Houston-based Sanchez Energy emerges from bankruptcy under new name – Houston oil company Sanchez Energy has exited from Chapter 11 bankruptcy with a new CEO and as a privately held company under new leadership and the name Mesquite Energy.Once among the largest drillers of the Eagle Ford Shale of South Texas, bankruptcy proceedings allowed the company to shed $2.3 billion of debt. The company’s founding CEO Tony Sanchez is leaving the company while chief financial officer Cameron George has been named as interim CEO.”We are excited to begin our new chapter as Mesquite Energy, a simpler and leaner company, guided by our core principles of cost discipline and production efficiency to create long-term value for our stakeholders,” George said. Saddled by debt and high interest payments, the company filed for Chapter 11 in August 2019 and emerged with new leadership.Nathan Van Duzer with Fidelity Investments, Wilson Handler with Apollo Global Management and oil industry veteran Harry Quarls have been named to the reorganized company’s board of directors.The company’s general counsel Gregory Kopel will remain at Mesquite as executive vice president, general counsel and corporate secretary.”With a clean balance sheet and substantial repositioning of our cost structure, we have taken the hard but necessary steps to become profitable in this low commodity price environment,” George said.
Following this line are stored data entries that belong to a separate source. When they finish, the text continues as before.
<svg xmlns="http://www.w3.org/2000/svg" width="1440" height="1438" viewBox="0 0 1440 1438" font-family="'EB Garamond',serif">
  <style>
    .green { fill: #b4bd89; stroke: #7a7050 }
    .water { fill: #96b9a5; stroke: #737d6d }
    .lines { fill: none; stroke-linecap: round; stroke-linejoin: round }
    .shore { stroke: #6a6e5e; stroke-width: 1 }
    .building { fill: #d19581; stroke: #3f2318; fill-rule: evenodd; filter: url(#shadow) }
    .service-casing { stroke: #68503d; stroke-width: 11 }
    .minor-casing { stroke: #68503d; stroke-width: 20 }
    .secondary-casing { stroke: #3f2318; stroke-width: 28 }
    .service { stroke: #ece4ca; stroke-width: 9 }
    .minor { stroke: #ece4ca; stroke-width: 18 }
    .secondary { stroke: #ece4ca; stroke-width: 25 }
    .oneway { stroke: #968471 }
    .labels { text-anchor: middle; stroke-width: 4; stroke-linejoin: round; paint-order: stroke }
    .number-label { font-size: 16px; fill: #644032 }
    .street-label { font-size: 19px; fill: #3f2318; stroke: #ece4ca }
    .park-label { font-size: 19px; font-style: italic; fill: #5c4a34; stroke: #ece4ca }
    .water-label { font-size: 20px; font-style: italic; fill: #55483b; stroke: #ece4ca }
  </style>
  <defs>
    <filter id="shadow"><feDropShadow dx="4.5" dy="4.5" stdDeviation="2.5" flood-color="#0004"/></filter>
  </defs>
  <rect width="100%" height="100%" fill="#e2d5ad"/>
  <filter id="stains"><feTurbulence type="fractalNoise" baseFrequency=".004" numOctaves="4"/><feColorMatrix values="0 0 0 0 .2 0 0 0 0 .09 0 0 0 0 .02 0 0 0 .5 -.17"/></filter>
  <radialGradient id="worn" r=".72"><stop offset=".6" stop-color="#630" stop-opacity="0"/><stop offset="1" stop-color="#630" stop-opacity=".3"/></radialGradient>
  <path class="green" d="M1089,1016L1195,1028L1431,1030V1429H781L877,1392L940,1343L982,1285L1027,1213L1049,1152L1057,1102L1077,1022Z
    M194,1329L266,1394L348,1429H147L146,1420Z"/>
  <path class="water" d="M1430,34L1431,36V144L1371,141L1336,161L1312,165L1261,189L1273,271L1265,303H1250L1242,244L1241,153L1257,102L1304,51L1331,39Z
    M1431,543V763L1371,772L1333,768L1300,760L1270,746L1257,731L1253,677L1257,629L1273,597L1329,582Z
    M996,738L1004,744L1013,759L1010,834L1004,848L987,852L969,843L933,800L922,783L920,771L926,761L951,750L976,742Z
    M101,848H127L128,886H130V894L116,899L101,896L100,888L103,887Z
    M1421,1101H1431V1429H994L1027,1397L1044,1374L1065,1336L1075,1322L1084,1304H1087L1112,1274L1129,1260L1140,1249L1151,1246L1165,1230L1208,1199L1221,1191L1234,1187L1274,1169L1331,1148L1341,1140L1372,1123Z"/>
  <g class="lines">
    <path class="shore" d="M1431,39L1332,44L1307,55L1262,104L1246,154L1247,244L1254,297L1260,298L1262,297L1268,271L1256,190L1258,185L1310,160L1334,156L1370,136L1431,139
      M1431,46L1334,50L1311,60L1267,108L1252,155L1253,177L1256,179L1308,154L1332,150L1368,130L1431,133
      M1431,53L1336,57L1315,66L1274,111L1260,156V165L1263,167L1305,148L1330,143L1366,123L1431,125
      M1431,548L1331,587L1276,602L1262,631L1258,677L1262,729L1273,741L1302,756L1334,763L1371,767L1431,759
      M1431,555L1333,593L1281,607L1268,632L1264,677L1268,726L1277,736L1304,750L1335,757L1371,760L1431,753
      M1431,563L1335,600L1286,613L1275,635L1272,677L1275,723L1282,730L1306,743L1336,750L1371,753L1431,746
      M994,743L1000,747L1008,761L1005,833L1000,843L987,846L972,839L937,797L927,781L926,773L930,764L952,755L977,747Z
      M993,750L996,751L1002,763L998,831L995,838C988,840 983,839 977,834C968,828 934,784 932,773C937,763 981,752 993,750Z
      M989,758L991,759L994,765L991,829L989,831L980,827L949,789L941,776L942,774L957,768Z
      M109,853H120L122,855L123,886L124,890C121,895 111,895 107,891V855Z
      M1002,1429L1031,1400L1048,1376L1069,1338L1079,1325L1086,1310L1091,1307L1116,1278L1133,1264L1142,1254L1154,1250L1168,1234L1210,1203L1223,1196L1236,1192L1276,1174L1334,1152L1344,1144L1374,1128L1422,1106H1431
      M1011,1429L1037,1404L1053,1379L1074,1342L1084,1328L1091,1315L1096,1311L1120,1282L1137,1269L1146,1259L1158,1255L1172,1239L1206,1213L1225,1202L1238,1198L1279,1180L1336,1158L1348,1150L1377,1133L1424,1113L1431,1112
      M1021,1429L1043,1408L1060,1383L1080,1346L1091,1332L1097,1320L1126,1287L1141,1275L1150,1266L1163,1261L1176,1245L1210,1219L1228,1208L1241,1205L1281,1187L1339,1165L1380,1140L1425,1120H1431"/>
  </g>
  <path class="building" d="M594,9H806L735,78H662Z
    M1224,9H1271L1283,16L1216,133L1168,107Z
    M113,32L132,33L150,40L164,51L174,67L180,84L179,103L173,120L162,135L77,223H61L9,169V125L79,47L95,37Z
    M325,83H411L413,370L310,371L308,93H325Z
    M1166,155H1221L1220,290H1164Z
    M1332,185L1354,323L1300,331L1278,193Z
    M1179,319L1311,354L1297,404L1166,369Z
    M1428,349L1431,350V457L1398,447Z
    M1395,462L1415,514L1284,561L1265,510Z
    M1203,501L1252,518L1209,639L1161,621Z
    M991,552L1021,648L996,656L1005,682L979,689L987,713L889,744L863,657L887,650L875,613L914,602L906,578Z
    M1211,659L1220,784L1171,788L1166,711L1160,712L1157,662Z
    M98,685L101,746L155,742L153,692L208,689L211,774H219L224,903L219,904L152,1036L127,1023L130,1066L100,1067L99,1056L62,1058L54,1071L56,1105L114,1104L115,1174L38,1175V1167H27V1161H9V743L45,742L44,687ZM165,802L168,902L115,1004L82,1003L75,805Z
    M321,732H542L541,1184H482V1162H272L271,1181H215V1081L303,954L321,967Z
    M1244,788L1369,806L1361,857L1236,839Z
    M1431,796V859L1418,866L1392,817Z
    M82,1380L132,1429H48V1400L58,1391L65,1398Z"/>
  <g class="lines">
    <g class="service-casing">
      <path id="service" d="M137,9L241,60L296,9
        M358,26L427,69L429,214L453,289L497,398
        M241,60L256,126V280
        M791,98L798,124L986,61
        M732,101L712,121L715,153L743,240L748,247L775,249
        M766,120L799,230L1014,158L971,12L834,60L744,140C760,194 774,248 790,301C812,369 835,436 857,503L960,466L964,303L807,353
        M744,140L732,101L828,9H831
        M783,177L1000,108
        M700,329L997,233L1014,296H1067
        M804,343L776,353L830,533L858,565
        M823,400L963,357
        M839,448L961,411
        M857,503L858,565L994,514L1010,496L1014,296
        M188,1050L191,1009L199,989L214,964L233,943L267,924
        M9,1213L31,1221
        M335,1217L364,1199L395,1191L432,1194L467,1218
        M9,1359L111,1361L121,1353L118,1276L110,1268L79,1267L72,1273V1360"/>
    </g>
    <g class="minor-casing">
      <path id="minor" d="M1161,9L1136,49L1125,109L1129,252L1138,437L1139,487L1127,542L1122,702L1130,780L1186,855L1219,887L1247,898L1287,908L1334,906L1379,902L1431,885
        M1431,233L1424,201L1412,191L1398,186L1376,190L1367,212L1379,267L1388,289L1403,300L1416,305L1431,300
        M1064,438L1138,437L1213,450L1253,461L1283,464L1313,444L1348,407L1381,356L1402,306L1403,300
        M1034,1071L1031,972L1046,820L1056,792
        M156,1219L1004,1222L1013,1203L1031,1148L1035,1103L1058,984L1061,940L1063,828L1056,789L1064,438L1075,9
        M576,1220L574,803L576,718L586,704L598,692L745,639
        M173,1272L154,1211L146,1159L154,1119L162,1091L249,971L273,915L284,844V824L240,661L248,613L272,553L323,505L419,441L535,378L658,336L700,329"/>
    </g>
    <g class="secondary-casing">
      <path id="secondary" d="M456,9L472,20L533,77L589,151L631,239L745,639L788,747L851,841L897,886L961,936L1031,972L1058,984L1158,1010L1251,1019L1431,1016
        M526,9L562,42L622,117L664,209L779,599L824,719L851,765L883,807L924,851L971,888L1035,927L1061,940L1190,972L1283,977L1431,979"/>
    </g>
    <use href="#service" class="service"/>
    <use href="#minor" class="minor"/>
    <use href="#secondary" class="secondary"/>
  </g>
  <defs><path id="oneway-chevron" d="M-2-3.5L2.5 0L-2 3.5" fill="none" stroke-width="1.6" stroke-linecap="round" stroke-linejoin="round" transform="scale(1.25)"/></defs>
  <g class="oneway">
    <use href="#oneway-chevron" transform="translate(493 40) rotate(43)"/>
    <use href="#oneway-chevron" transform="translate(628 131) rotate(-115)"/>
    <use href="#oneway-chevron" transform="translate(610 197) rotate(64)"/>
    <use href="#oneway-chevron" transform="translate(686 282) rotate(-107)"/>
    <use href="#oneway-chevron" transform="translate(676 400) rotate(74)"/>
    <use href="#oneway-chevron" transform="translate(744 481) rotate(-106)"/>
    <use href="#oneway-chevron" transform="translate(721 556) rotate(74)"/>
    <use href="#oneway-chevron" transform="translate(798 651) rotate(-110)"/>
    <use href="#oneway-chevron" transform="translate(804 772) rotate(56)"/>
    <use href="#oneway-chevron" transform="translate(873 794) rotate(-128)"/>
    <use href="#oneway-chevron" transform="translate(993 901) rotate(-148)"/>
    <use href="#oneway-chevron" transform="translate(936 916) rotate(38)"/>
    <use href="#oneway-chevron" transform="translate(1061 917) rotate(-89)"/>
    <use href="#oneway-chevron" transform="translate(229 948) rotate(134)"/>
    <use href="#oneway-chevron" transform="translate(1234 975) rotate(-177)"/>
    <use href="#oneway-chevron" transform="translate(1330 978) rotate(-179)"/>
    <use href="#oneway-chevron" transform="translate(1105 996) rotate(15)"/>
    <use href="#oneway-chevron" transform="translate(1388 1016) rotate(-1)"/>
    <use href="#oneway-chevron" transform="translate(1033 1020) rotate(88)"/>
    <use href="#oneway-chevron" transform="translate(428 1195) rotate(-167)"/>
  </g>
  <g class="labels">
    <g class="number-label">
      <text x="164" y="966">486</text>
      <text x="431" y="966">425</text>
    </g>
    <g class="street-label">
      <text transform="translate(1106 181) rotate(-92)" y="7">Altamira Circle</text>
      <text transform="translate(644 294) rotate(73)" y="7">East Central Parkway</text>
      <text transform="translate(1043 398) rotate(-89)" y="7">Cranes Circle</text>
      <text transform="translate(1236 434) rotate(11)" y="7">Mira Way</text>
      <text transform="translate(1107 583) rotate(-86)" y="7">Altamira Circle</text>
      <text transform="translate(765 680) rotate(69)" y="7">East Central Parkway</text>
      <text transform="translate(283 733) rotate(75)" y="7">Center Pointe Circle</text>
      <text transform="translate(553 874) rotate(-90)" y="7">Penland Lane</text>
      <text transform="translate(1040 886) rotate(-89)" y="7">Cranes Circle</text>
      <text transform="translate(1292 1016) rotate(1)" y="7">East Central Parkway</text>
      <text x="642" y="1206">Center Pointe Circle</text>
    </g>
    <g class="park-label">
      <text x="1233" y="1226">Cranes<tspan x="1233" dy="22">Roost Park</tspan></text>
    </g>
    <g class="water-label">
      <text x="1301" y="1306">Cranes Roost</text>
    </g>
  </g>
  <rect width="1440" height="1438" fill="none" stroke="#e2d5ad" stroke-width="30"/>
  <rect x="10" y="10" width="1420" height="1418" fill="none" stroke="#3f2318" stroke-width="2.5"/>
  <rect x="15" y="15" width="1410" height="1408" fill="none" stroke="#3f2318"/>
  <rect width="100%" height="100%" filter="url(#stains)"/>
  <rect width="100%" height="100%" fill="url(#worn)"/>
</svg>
Some Populated Texas Areas Are At Risk Of Hydrogen Sulfide Pollution According To New Report – The oil and gas industry has become more active in the Permian Basin in recent years, and west Texas residents have complained of noxious smells and increased air pollution. In response, The Texas Commission on Environmental Quality launched two air monitoring surveys in December and February, and the results are now public. The survey teams spent 10 total days in Midland, Odessa, Goldsmith, Seminole and Denver City over December and February. They focused on publicly accessible and populated areas near industrial sites. The surveys measured air pollutants, like sulfur dioxide, and the more poisonous gas, hydrogen sulfide. The legal limit of hydrogen sulfide in Texas is 80 parts per billion over a 30-minute average. That limit was exceeded in several different places on multiple days – in the worst instance, by 500% when the 30-minute average was 400 parts per billion. That level of the gas isn’t enough to cause immediate, serious health concerns, but it can do damage in the long term, says Afamia Elnakat, a doctor of environmental toxicology at University of Texas San Antonio. “Well, in terms of long-term exposure, we look at it the same way we look at either respiratory irritant or long term. And that is basically as much as people will be impacted, you become less tolerant to other irritants,” said Elnakat. She added the levels of hydrogen sulfide documented in the survey would likely affect the most sensitive groups only. (embedded study: Permian Basin Survey: Lubbock and Midland)

Exxon Reports Roof Problem, Spill at Beaumont, Texas, Refinery – Exxon Mobil Corp. said a storage-tank’s floating roof gave way Friday at its Beaumont, Texas, refinery, causing thousands of pounds of chemicals to spill out.”A roof on a floating roof failed,” the 362,000-barrel-a-day refinery said in a filing Friday night to the Texas Commission on Environmental Quality. “The material is being pumped into another tank. Vacuum trucks have been deployed to recover spilled material.”Exxon said it expected to finish cleaning up on Sunday. The spill included some 8,000 pounds of benzene, more than 2,000 pounds of ethylbenzene and other chemicals. This is at least the third storage tank roof problem Exxon has reported at its Texas refineries in the past year. Valero Energy Corp. also reported roof problems at its 293,000-barrel-a-day Corpus Christi, Texas, refinery earlier this month, saying a floating roof sank and caused spillage.